**Work item:**
Return the full listing word for word, but drop every picture from it.

Source material below:

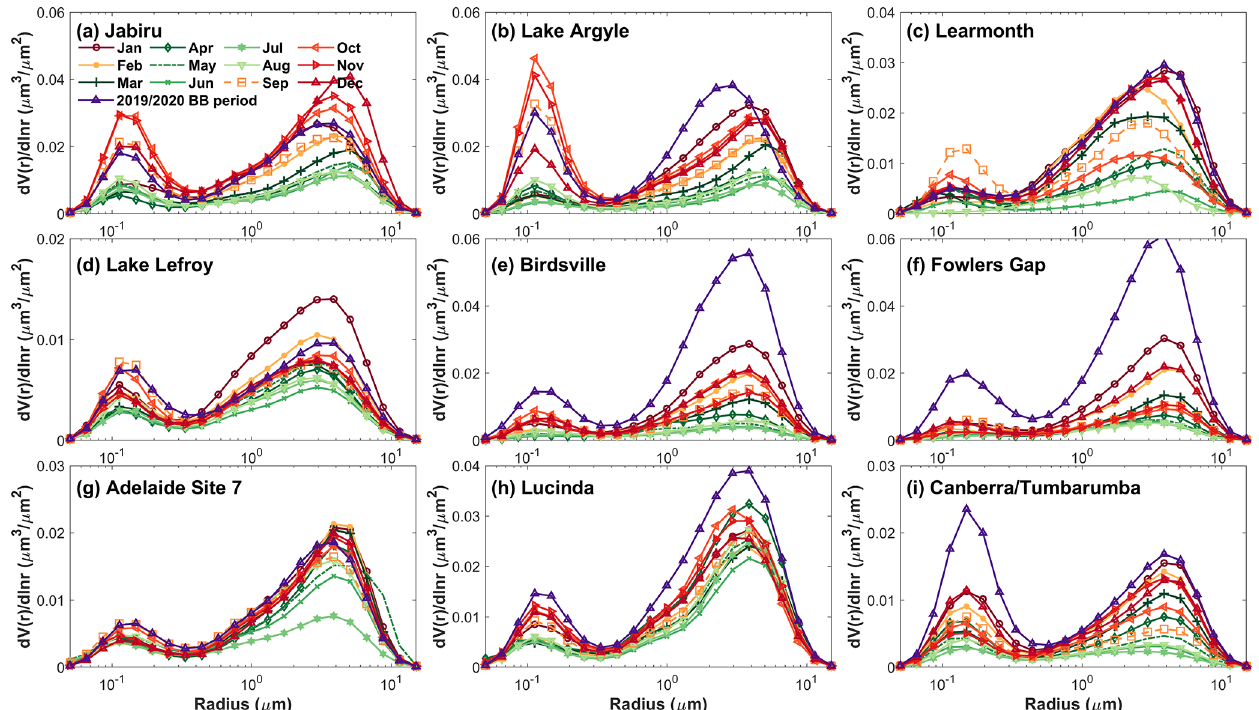
Figure 5. Monthly averaged aerosol volume size distributions at the nine AERONET sites over Australia. The warm-toned and cold-toned lines represent the aerosol size distributions in the BB period and the non-BB period, respectively. The purple line represents the aerosol size distribution in the BB period of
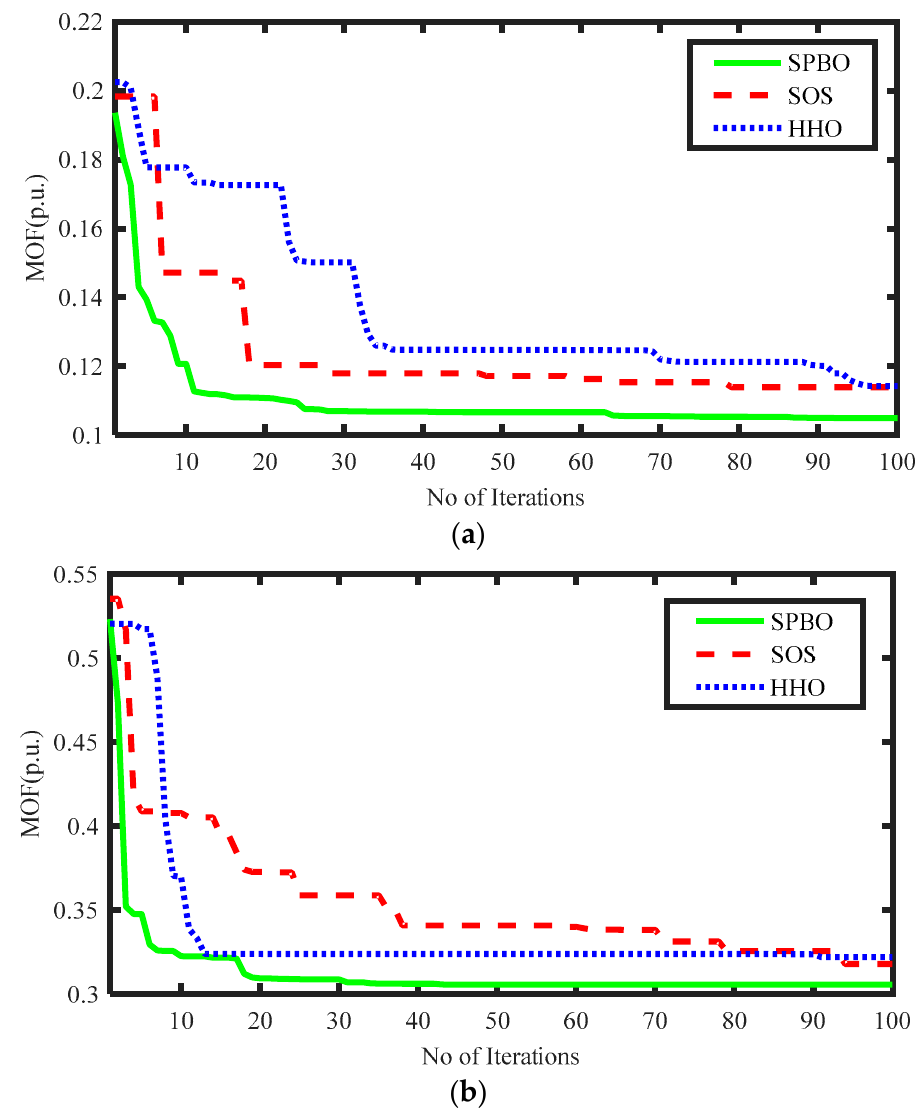
Figure 7. CC of optimization algorithms for case-6. ( a ) 33-bus test system; ( b ) 118-bus test system. Table 13. Comparison of results for simultaneous DS and 2 PV-DG and 1 GT-DG allocation (case-7) for 33-bus test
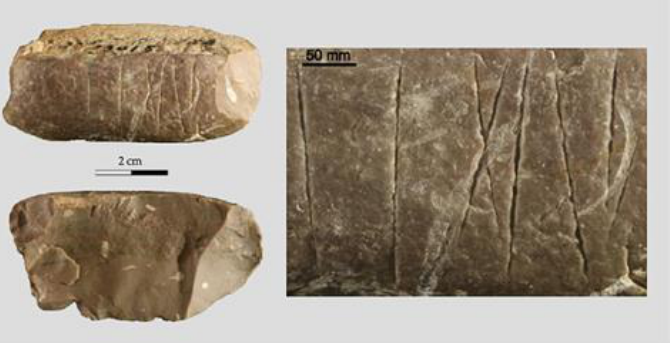
Figure 14. Two views of engraved stone and close-up of the markings, from Shuidonggou Locality 1, central China, probably about 36,000 years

End of Source material.

**Exercise response:**
Figure 5. Monthly averaged aerosol volume size distributions at the nine AERONET sites over Australia. The warm-toned and cold-toned lines represent the aerosol size distributions in the BB period and the non-BB period, respectively. The purple line represents the aerosol size distribution in the BB period of
Figure 7. CC of optimization algorithms for case-6. ( a ) 33-bus test system; ( b ) 118-bus test system. Table 13. Comparison of results for simultaneous DS and 2 PV-DG and 1 GT-DG allocation (case-7) for 33-bus test
Figure 14. Two views of engraved stone and close-up of the markings, from Shuidonggou Locality 1, central China, probably about 36,000 years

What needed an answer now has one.